Consumerisation of IT has been a popular recent discussion point, and it is the encroachment of consumer mobile devices – in particular smartphones and tablets – that appears to be causing most passion. The pro argument generally starts with one of the following; employees are already used to better tools in their personal life, we have to do this to recruit younger workforce, our brand will suffer if we’re not seen as leading edge, or it’s cheaper.
Whatever the reality or merits of the first three, the last point deserves closer investigation along with the impacts on organizational security. The problem is that allowing employees to pick, choose, buy and bring their own mobile tools into the workplace seems like a simple outsourcing of a particular procurement issue to someone who cares more passionately about it. However, it brings a lot more complex baggage than the neat little black or white cardboard box the hardware arrives in and aligns into three significant aspects to mobile consumerisation – device, contract, content.
Device is the part that most focus on, and why not? It’s the shiny gadget that has become cool and desirable. It taps into people’s feelings about self-esteem and status as well as any social needs for connection or geeky desire for the latest toy. These devices are expensive, and so on the face of it encouraging employees to BYOD (bring/buy your own device) saves money.
However there are bigger costs and risks at stake elsewhere for the organisation. Mobile devices typically need network contracts, unless relying on pay-as-you-go or free Wi-Fi for connection. All-embracing corporate contracts come with many financial economies of scale that a chaotic collection of independent employee ones will lack. Quocirca has explored this challenging issue more fully in its recent free to download report “Carrying the can”.
The third area, content, is equally complex, as whoever owns and pays for a mobile device - employee or employer - its use is likely to straddle personal and business activities. In addition to communications tools and access for business applications there will always be a mass of consumer content. For smartphones and tablets, “content” includes both software and data.
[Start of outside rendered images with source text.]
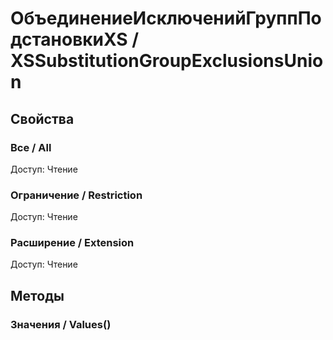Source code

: 
# ОбъединениеИсключенийГруппПодстановкиXS / XSSubstitutionGroupExclusionsUnion
      

      
## Свойства
    
### Все / All
Доступ: Чтение
### Ограничение / Restriction
Доступ: Чтение
### Расширение / Extension
Доступ: Чтение
## Методы
    
### Значения / Values()
    
    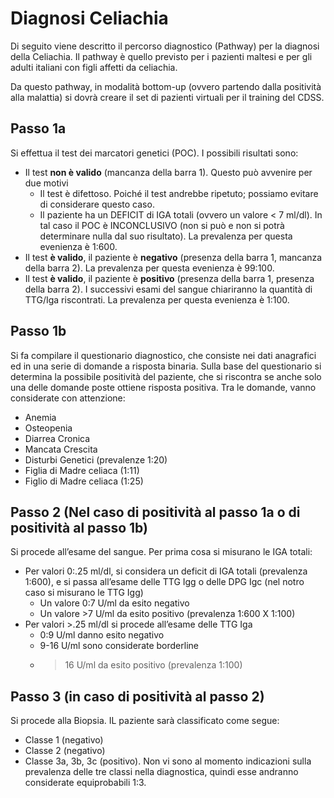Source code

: # Diagnosi Celiachia

Di seguito viene descritto il percorso diagnostico (Pathway) per la diagnosi della Celiachia. Il pathway è quello previsto per i pazienti maltesi e per gli adulti italiani con figli affetti da celiachia.

Da questo pathway, in modalità bottom-up (ovvero partendo dalla positività alla malattia) si dovrà creare il set di pazienti virtuali per il training del CDSS.

## Passo 1a
Si effettua il test dei marcatori genetici (POC).
I possibili risultati sono:

* Il test **non è valido** (mancanza della barra 1). Questo può avvenire per due motivi
	* Il test è difettoso. Poiché il test andrebbe ripetuto; possiamo evitare di considerare questo caso.
	* Il paziente ha un DEFICIT di IGA totali (ovvero un valore < 7 ml/dl). In tal caso il POC è INCONCLUSIVO (non si può e non si potrà determinare nulla dal suo risultato). La prevalenza per questa evenienza è 1:600.
* Il test **è valido**, il paziente è **negativo** (presenza della barra 1, mancanza della barra 2). La prevalenza per questa evenienza è 99:100.
* Il test **è valido**, il paziente è **positivo** (presenza della barra 1, presenza della barra 2). I successivi esami del sangue chiariranno la quantità di TTG/Iga riscontrati. La prevalenza per questa evenienza è 1:100.

## Passo 1b
Si fa compilare il questionario diagnostico, che consiste nei dati anagrafici ed in una serie di domande a risposta binaria. Sulla base del questionario si determina la possibile positività del paziente, che si riscontra se anche solo una delle domande poste ottiene risposta positiva.
Tra le domande, vanno considerate con attenzione:
* Anemia
* Osteopenia
* Diarrea Cronica
* Mancata Crescita
* Disturbi Genetici (prevalenze 1:20)
* Figlia di Madre celiaca (1:11)
* Figlio di Madre celiaca (1:25)

## Passo 2 (Nel caso di positività al passo 1a o di positività al passo 1b)
Si procede all’esame del sangue.
Per prima cosa si misurano le IGA totali:
* Per valori 0:.25 ml/dl, si considera un deficit di IGA totali (prevalenza 1:600), e si passa all’esame delle TTG Igg o delle DPG Igc (nel notro caso si misurano le TTG Igg)
	* Un valore 0:7 U/ml da esito negativo
	* Un valore >7 U/ml da esito positivo (prevalenza 1:600 X 1:100)
* Per valori >.25 ml/dl si procede all’esame delle TTG Iga
	* 0:9 U/ml danno esito negativo
	* 9-16 U/ml sono considerate borderline
	* >16 U/ml da esito positivo (prevalenza 1:100)

## Passo 3 (in caso di positività al passo 2)
Si procede alla Biopsia. IL paziente sarà classificato come segue:
* Classe 1 (negativo)
* Classe 2 (negativo)
* Classe 3a, 3b, 3c (positivo). Non vi sono al momento indicazioni sulla prevalenza delle tre classi nella diagnostica, quindi esse andranno considerate equiprobabili 1:3.
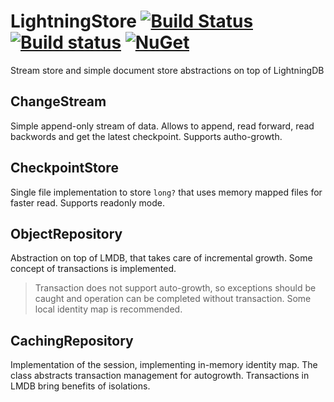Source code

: # LightningStore [![Build Status](https://travis-ci.org/mihasic/LightningStore.svg?branch=master)](https://travis-ci.org/mihasic/LightningStore) [![Build status](https://ci.appveyor.com/api/projects/status/082d5kff43a0keoq/branch/master?svg=true)](https://ci.appveyor.com/project/mihasic/lightningstore/branch/master) [![NuGet](https://img.shields.io/nuget/v/LightningStore.svg)](https://www.nuget.org/packages/LuceneSearch/)

Stream store and simple document store abstractions on top of LightningDB

## ChangeStream

Simple append-only stream of data. Allows to append, read forward, read backwords and get the latest checkpoint.
Supports autho-growth.

## CheckpointStore

Single file implementation to store `long?` that uses memory mapped files for faster read. Supports readonly mode.

## ObjectRepository

Abstraction on top of LMDB, that takes care of incremental growth.
Some concept of transactions is implemented.

> Transaction does not support auto-growth, so exceptions should be caught and operation can be completed without transaction.
> Some local identity map is recommended.

## CachingRepository

Implementation of the session, implementing in-memory identity map. The class abstracts transaction management for autogrowth. Transactions in LMDB bring benefits of isolations.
The line is often blurred, and despite many technical and religious discussions along the lines of “app or browser”, the underlying issues of enterprise control of costs and risks apply either way.
The convergence of work and personal content on one device, no matter who purchased the hardware or pays for the connection, raises the issues of content security, suitability and diligence.
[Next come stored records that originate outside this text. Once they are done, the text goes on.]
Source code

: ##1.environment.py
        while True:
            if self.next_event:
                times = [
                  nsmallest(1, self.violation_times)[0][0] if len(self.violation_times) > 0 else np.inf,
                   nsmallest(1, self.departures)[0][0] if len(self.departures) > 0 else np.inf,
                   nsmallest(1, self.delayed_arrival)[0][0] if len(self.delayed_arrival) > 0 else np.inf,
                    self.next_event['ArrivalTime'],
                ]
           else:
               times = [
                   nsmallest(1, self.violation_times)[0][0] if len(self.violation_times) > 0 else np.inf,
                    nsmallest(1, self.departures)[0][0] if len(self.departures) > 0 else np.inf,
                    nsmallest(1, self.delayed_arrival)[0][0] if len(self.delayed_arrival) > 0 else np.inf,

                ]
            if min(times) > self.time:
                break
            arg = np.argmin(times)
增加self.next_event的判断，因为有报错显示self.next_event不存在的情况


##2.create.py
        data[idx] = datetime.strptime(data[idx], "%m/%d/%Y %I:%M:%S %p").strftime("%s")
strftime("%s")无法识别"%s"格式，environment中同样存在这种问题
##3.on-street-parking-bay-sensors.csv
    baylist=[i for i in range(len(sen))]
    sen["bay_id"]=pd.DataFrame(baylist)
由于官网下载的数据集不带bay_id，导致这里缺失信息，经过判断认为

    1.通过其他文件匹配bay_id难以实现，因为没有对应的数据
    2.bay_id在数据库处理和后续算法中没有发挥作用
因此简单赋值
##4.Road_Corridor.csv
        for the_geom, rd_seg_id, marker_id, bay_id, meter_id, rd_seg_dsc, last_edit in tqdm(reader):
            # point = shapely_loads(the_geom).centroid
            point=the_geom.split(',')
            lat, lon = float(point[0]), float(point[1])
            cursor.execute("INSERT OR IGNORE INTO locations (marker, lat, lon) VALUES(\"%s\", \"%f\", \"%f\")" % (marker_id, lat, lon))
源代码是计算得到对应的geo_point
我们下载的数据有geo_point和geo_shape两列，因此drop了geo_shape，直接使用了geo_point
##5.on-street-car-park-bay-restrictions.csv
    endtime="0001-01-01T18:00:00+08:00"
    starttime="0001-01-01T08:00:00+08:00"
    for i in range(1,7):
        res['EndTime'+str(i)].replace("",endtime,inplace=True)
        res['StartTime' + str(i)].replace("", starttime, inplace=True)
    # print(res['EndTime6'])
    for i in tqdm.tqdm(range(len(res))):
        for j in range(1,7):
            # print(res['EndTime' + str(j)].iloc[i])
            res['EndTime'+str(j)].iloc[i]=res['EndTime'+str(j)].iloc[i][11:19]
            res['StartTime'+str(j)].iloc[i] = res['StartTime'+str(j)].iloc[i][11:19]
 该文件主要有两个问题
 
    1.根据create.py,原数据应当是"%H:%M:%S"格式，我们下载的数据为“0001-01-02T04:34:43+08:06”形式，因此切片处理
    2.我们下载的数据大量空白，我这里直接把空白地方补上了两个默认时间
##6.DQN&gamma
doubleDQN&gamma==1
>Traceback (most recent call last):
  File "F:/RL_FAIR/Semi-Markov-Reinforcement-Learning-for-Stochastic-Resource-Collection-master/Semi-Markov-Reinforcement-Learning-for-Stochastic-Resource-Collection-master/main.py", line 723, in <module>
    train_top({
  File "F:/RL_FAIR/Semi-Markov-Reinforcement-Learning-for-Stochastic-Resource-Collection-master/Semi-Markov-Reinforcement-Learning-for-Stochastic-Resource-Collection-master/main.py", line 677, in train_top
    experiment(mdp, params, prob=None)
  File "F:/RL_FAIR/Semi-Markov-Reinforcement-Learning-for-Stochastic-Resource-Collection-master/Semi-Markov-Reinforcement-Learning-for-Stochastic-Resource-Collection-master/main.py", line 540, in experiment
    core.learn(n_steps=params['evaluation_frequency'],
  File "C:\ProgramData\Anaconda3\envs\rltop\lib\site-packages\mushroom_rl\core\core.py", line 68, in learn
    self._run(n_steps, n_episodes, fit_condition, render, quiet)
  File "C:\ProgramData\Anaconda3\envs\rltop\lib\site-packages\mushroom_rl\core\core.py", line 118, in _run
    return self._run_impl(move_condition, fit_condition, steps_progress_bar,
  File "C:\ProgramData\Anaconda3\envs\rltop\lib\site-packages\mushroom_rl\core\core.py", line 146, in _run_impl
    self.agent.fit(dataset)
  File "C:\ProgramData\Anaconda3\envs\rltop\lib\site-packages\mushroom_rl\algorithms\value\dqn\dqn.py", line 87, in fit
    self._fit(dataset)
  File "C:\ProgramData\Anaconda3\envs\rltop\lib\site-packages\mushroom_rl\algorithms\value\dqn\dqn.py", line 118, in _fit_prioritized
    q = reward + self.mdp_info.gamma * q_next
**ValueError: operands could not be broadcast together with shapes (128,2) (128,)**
For most organisations mobile security is a major concern, and rightly so, as it is not only malicious acts such as theft and hacking or the careless loss of a device that might lead to breaches of security. Simply cutting corners for the sake of ‘expediency’ will not do. Two doctors were recently overheard on the train discussing how their operation lists were being downloaded to their iPhones. They found it useful, but wondered if it might not really be good practice, although they ‘presumed’ there was insufficient detail to indentify patients.
Whether this procedure was instigated by the users trying to make their lives simpler or someone in IT wanting to appear useful, is irrelevant. Mobile security needs to be seen to be taken seriously as well as actually being addressed through suitable on-device software, content access practices and services from providers. All too often it appears that there has been only a limited mobile security risk assessment or insufficient user training. These aspects may lack the intellectual pizzazz of security software, VPNs and all things prefixed ‘cyber’, but the social or human elements are critical for addressing the weakest link – the user.
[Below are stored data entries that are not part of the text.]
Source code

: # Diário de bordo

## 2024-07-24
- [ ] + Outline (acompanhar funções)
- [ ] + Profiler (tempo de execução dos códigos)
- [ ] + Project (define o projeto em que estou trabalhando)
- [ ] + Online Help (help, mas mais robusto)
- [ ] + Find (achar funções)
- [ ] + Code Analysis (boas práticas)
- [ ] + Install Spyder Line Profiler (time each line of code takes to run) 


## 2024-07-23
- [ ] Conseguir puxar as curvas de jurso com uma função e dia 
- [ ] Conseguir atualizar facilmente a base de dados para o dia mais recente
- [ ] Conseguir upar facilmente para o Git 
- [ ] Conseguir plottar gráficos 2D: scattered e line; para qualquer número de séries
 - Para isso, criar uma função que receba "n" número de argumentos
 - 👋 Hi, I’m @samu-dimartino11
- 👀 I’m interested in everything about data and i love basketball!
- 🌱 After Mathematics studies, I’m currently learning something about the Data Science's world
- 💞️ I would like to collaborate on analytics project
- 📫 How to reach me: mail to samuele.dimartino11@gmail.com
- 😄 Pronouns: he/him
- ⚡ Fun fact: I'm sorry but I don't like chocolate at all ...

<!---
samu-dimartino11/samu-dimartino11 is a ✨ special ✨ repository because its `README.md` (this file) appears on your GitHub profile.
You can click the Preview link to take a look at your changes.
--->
For mobile devices, even the technical aspects of security are rarely completely understood in IT departments, and the more complex issues involving the diligence of checking suitability of use can really only be answered by those responsible for business processes. What is the right usage of any given application on a mobile device? It might depend on the individual role or department, work needs, employee location at the moment of access and actual device in use at the time. This is a complex mix of business and social requirements that need suitable policies and tools for enforcement.
Employees should know where they stand, what is acceptable and what is not. There are a number of mobile device management tools vendors that have stepped into this adjacent area of monitoring, directing and curtailing user behaviours. While this might seem a bit ‘big brother’ to some, many organisations will need audit trails to show they have sufficient safeguards in place to protect sensitive data. If the details of someone’s operation was found on the train, the health authority or employer would be where blame would be cast first, not the employee.
With BYOD these management tools now have the more difficult task of projecting the need for organisational control onto the personal device of an individual. They need to do this without compromising the integrity of business activities or violating the individual’s personal content or device. It is a fine line, and an easier way to tackle it would be to have one device for work, one for home - as many do now - but ultimately a portfolio of functions or personalities will need to reside on a single device.
The wave of virtualisation that hit the datacenter is already travelling through the network as virtual private networks and virtual desktop infrastructures. These offer an insight into how businesses might secure BYOD, and may extend virtualisation further into multiple virtual personalities (and operating systems) on the mobile devices at the edge.
All of this has cost implications, and these content considerations as well as the contract issues need taking into account when organisations consider the savings of allowing employees to acquire their own devices. ‘Consumerisation’ is looking as simple and pain free as ‘convergence’.